- **What the task asks**
Scan the data below and copy each line where "linejoin" occurs.

[Saved data entries]
^^^^

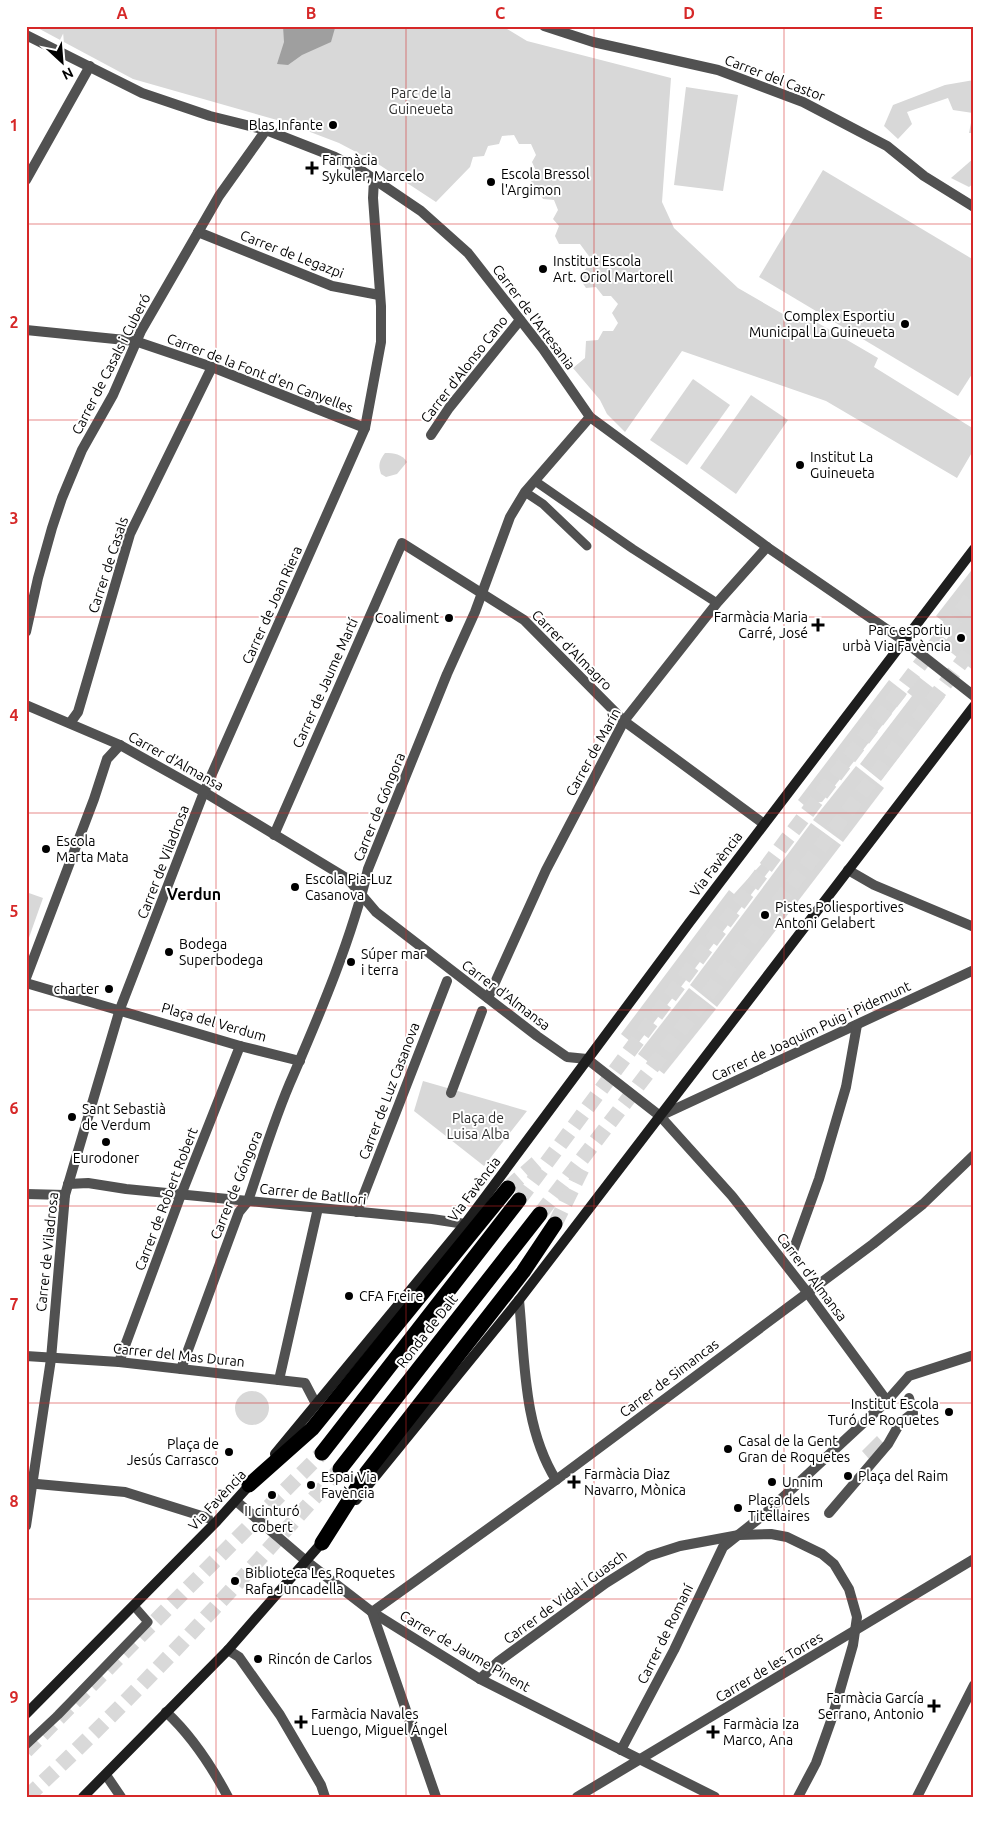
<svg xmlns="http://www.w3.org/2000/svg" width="1000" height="1823" viewBox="0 0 1000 1823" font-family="Ubuntu,sans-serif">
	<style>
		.green { fill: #d8d8d8 }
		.water { fill: #9f9f9f }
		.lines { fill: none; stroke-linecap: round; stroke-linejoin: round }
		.highway-tunnel { stroke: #d9d9d9; stroke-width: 15; stroke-dasharray: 15 8; stroke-linecap: butt }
		.lane { stroke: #515151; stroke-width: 9 }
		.street { stroke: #515151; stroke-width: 10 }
		.secondary { stroke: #1e1e1e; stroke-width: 10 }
		.highway { stroke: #000; stroke-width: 15 }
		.grid { fill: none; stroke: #d62828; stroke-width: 1; stroke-opacity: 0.55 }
		.poi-dot { fill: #000; stroke: #fff; stroke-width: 2 }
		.labels { text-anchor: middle; stroke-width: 4; stroke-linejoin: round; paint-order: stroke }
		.street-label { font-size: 14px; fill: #000; stroke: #fff }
		.park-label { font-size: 14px; fill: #2f2f2f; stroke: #fff }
		.poi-label { font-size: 14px; fill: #000; stroke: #fff; text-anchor: start }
		.quarter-label { font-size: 16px; font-weight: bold; fill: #000; stroke: #fff }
		.neatline { fill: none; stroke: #d62828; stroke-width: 2 }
		.grid-label { font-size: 16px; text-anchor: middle; font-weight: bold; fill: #d62828 }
	</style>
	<rect width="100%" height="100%" fill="#fff"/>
	<g class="green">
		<polygon points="34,26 502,26 527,41 671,78 662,202 674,228 738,288 795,321 799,312 878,358 874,367 974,429 974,449 957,478 826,401 682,351 625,432 607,414 600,400 573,368 585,358 586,341 598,340 603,331 613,331 618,323 612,313 618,304 611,296 603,296 596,287 586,288 580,279 591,259 580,244 559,244 555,236 559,226 553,219 558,210 554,200 543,199 531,182 536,171 532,162 536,155 531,144 519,144 514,135 502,136 499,144 488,146 484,156 473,157 470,167 436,202 375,162 339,143 284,122 133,79"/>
		<polygon points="974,80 974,133 969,133 973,113 953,110 948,98 907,112 912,124 898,139 884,126 893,105 945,85"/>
		<polygon points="686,87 738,95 723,191 674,185"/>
		<polygon points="974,158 974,183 969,187 951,178"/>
		<polygon points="823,170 974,260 974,371 958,396 759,277"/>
		<polygon points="693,379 730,405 687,465 650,440"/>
		<polygon points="751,395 788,420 736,494 700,468"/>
		<path d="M 385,453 C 394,453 402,454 407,462 L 397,474 L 386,477 L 381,474 C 378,465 379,461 385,453 Z"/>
		<polygon points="974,567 974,671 942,645 954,630 936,616"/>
		<polygon points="919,677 945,697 881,781 860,764 912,696 907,692"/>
		<polygon points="889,680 907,694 822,802 808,803 805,806 798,800"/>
		<polygon points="856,766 884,788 843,842 813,820"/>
		<polygon points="811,823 841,845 717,1007 690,985"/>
		<polygon points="764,861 772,867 636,1046 621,1034 729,890 734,894"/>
		<polygon points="26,892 43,898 26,946"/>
		<polygon points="689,988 716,1009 664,1074 638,1054"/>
		<polygon points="423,1081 527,1111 484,1166 414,1111"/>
		<circle cx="252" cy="1408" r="17"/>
		<polygon points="877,1436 885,1445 869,1459 862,1451"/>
	</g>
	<polygon class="water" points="283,26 332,26 335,28 331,42 302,55 288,65 277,64 284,42"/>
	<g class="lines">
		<g class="highway-tunnel">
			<polyline points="508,1188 542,1158"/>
			<polyline points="519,1200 787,839 974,594"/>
			<polyline points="540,1214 974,646"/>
			<polyline points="555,1224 583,1167"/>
			<polyline points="26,1751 322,1453"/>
			<path d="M 27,1797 C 138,1694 240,1582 340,1469"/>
		</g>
		<g class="lane">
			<polyline points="535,481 633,549 717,603"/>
			<polyline points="525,492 543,504 587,546"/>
			<polyline points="26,1745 58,1715 148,1622 134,1606"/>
		</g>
		<g class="street">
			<polyline points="544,26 593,42 718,70 803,102 887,146 924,176 974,207"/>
			<polyline points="26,35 142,93 210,116 266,130 335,157 359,169 421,211 468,253 543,349 590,417 767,547 904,641 974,696"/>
			<polyline points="26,180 90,66"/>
			<polyline points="198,232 332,286 379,295"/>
			<polyline points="26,330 135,341 212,367 365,428"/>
			<polyline points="431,435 449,408 520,320"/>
			<polyline points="26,632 38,578 52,528 62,498 82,450 113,395 141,331 219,196 266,130"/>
			<polyline points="26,705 120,745 204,792 348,879 376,912 537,1036 567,1057 587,1059 660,1116 732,1196 807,1292 887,1401"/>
			<polyline points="70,723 78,712 130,534 212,367"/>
			<polyline points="274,835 402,543 524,620 624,721 764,824"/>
			<polyline points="848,870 874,885 974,927"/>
			<polyline points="26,978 94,799 107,759 120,745"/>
			<polyline points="26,983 240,1046 300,1061"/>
			<polyline points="488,998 546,870 624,721 717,603 767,547"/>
			<polyline points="451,1093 482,1011"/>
			<polyline points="660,1116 974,970"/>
			<polyline points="68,1184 88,1183 126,1189 432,1219 465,1224"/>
			<polyline points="26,1194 65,1195"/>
			<polyline points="357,1212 447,981"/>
			<polyline points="793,1251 819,1179 846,1087 857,1025"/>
			<path d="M 519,1300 C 525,1361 523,1427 556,1480"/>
			<polyline points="26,1356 119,1362 305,1383 316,1404"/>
			<polyline points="119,1362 179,1200 240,1046"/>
			<path d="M 181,1369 L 239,1212 L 248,1201 C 262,1160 275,1116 293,1076 C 321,1011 352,938 368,869 L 447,674 L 475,612 L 510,517 L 525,492 L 590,417"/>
			<polyline points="279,1380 318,1208"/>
			<polyline points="26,1483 125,1492 208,1518"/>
			<polyline points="236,1501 306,1561 372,1612 404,1632 480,1679 715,1797"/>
			<polyline points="829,1513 888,1444 900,1423 913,1413 909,1398"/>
			<polyline points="26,1526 51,1359 65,1195 120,1009 204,792 365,428 381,342 381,306 373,198 374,179"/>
			<polyline points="372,1612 556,1480 873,1244 923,1204 974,1155"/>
			<polyline points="372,1612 436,1797"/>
			<polyline points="228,1650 239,1657 280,1715 321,1785 325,1797"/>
			<polyline points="480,1679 499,1661 606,1583 649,1556 680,1546 739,1535 771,1534 787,1537 822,1554 834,1564 849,1589 857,1617 853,1645 832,1718 816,1763 798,1797"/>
			<path d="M 166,1712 C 191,1735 212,1767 228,1797"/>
			<polyline points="621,1750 674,1650 723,1547 766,1513 887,1401 909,1376 974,1355"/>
			<polyline points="106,1775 121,1797"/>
			<polyline points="577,1797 974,1559"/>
			<polyline points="917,1797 974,1685"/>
		</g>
		<g class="secondary">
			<polyline points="275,1454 465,1224 689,923 974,549"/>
			<polyline points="356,1500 519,1300 974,706"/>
			<polyline points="26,1714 217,1521 253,1481"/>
			<polyline points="83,1797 228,1650 325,1539"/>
		</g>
		<g class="highway">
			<polyline points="322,1453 519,1200"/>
			<polyline points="340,1469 540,1214"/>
			<polyline points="249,1485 312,1429 508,1188"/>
			<polyline points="322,1543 367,1472 523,1272 555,1224"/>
		</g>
	</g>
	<path class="grid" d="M 216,26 L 216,1797M 406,26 L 406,1797M 594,26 L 594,1797M 784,26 L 784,1797M 26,224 L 974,224M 26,420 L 974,420M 26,617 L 974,617M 26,813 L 974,813M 26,1010 L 974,1010M 26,1206 L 974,1206M 26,1403 L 974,1403M 26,1599 L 974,1599"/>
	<g class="poi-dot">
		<circle cx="333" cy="125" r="5"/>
		<path d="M309.5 160.5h5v5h5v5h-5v5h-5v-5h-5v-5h5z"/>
		<circle cx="491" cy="182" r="5"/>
		<circle cx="543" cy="269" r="5"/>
		<circle cx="905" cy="324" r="5"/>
		<circle cx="800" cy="465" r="5"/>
		<circle cx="449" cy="618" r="5"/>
		<path d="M815.5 617.5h5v5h5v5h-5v5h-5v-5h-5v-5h5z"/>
		<circle cx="961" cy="638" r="5"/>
		<circle cx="46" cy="849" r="5"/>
		<circle cx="295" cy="887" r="5"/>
		<circle cx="765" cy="915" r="5"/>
		<circle cx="169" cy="952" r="5"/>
		<circle cx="351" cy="962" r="5"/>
		<circle cx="109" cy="989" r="5"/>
		<circle cx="72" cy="1117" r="5"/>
		<circle cx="106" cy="1142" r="5"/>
		<circle cx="349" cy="1296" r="5"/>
		<circle cx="949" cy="1412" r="5"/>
		<circle cx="728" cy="1449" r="5"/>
		<circle cx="229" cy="1452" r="5"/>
		<circle cx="848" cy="1476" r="5"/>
		<path d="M571.5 1474.5h5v5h5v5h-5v5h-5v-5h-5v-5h5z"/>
		<circle cx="772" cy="1482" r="5"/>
		<circle cx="311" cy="1485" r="5"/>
		<circle cx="272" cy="1495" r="5"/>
		<circle cx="738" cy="1508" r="5"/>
		<circle cx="235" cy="1581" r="5"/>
		<circle cx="258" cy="1659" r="5"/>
		<path d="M931.5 1698.5h5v5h5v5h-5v5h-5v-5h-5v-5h5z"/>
		<path d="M298.5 1714.5h5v5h5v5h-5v5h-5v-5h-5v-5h5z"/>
		<path d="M710.5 1724.5h5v5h5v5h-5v5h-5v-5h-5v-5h5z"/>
	</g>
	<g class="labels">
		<g class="street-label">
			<text transform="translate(775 78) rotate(21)" y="5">Carrer del Castor</text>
			<text transform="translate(292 254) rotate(21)" y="5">Carrer de Legazpi</text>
			<text transform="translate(534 317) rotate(53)" y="5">Carrer de l'Artesania</text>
			<text transform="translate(111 364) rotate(-63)" y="5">Carrer de Casals i Cuberó</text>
			<text transform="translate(464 369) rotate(-52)" y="5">Carrer d'Alonso Cano</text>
			<text transform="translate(260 373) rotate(21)" y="5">Carrer de la Font d'en Canyelles</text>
			<text transform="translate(108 565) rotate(-72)" y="5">Carrer de Casals</text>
			<text transform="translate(272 605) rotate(-66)" y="5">Carrer de Joan Riera</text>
			<text transform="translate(572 650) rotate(45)" y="5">Carrer d'Almagro</text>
			<text transform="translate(325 683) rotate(-66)" y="5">Carrer de Jaume Martí</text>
			<text transform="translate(593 752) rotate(-61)" y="5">Carrer de Marín</text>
			<text transform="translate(176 761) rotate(29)" y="5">Carrer d'Almansa</text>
			<text transform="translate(379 807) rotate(-68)" y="5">Carrer de Góngora</text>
			<text transform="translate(163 862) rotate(-69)" y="5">Carrer de Viladrosa</text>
			<text transform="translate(716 864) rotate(-53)" y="5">Via Favència</text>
			<text transform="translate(506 995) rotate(37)" y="5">Carrer d'Almansa</text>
			<text transform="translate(214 1022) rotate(16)" y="5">Plaça del Verdum</text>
			<text transform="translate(811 1031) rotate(-25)" y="5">Carrer de Joaquim Puig i Pidemunt</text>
			<text transform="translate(389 1091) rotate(-69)" y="5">Carrer de Luz Casanova</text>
			<text transform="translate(236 1185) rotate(-68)" y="5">Carrer de Góngora</text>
			<text transform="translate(474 1189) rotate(-53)" y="5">Via Favència</text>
			<text transform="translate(313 1194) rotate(6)" y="5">Carrer de Batllori</text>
			<text transform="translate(166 1199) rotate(-69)" y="5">Carrer de Robert Robert</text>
			<text transform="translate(47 1252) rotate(-84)" y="5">Carrer de Viladrosa</text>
			<text transform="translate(812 1277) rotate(53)" y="5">Carrer d'Almansa</text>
			<text transform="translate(427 1331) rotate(-52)" y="5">Ronda de Dalt</text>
			<text transform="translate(179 1355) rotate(6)" y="5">Carrer del Mas Duran</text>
			<text transform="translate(669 1378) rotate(-37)" y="5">Carrer de Simancas</text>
			<text transform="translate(217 1500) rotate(-47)" y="5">Via Favència</text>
			<text transform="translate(565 1597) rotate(-36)" y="5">Carrer de Vidal i Guasch</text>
			<text transform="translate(665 1634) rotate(-64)" y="5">Carrer de Romaní</text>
			<text transform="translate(465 1651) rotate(30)" y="5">Carrer de Jaume Pinent</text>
			<text transform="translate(769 1667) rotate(-31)" y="5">Carrer de les Torres</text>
		</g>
		<g class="park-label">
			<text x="421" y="98">Parc de la<tspan x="421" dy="16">Guineueta</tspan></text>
			<text x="478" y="1123">Plaça de<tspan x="478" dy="16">Luisa Alba</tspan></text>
		</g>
		<g class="poi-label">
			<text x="323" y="130" text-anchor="end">Blas Infante</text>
			<text x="322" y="165">Farmàcia<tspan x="322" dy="16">Sykuler, Marcelo</tspan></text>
			<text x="501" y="179">Escola Bressol<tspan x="501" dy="16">l'Argimon</tspan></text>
			<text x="553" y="266">Institut Escola<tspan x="553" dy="16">Art. Oriol Martorell</tspan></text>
			<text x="895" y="321" text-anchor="end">Complex Esportiu<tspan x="895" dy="16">Municipal La Guineueta</tspan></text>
			<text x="810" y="462">Institut La<tspan x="810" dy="16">Guineueta</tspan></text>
			<text x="808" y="622" text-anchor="end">Farmàcia Maria<tspan x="808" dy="16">Carré, José</tspan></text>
			<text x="439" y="623" text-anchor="end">Coaliment</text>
			<text x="951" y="635" text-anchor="end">Parc esportiu<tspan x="951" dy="16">urbà Via Favència</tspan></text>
			<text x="56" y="846">Escola<tspan x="56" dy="16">Marta Mata</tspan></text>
			<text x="305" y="884">Escola Pia-Luz<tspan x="305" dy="16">Casanova</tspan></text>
			<text x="775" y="912">Pistes Poliesportives<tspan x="775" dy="16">Antoni Gelabert</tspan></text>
			<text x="179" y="949">Bodega<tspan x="179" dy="16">Superbodega</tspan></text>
			<text x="361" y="959">Súper mar<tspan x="361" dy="16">i terra</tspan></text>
			<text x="99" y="994" text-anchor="end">charter</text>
			<text x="82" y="1114">Sant Sebastià<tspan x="82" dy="16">de Verdum</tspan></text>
			<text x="106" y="1163" text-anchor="middle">Eurodoner</text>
			<text x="359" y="1301">CFA Freire</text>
			<text x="939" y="1409" text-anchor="end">Institut Escola<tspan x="939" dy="16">Turó de Roquetes</tspan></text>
			<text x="738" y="1446">Casal de la Gent<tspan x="738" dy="16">Gran de Roquetes</tspan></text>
			<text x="219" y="1449" text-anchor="end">Plaça de<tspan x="219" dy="16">Jesús Carrasco</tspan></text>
			<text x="584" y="1479">Farmàcia Diaz<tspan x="584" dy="16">Navarro, Mònica</tspan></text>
			<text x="858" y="1481">Plaça del Raim</text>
			<text x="321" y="1482">Espai Via<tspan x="321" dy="16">Favència</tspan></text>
			<text x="782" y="1487">Unnim</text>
			<text x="748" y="1505">Plaça dels<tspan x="748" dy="16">Titellaires</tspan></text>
			<text x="272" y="1516" text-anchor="middle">II cinturó<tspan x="272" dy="16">cobert</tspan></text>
			<text x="245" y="1578">Biblioteca Les Roquetes<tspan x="245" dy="16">Rafa Juncadella</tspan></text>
			<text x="268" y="1664">Rincón de Carlos</text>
			<text x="924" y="1703" text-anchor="end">Farmàcia García<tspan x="924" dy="16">Serrano, Antonio</tspan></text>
			<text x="311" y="1719">Farmàcia Navales<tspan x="311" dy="16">Luengo, Miguel Ángel</tspan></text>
			<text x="723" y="1729">Farmàcia Iza<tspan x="723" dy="16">Marco, Ana</tspan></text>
		</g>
		<g class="quarter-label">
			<text x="194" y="900">Verdun</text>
		</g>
	</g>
	<rect width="1000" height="1823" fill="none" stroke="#ffffff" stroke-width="55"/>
	<g transform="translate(62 62) rotate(154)" stroke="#ffffff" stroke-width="4" paint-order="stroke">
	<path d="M0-4L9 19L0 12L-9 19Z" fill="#000000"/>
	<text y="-8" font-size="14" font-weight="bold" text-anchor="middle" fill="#000000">N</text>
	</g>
	<rect x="28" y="28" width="944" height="1768" class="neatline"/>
	<g class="grid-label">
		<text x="122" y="19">A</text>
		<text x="311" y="19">B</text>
		<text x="500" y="19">C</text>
		<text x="689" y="19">D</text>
		<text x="878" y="19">E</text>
		<text x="14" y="131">1</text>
		<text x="14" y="328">2</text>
		<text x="14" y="524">3</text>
		<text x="14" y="721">4</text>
		<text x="14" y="917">5</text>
		<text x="14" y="1114">6</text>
		<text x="14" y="1310">7</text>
		<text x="14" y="1507">8</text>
		<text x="14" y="1703">9</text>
	</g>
</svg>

^^^^

- **Task result**
		.lines { fill: none; stroke-linecap: round; stroke-linejoin: round }
		.labels { text-anchor: middle; stroke-width: 4; stroke-linejoin: round; paint-order: stroke }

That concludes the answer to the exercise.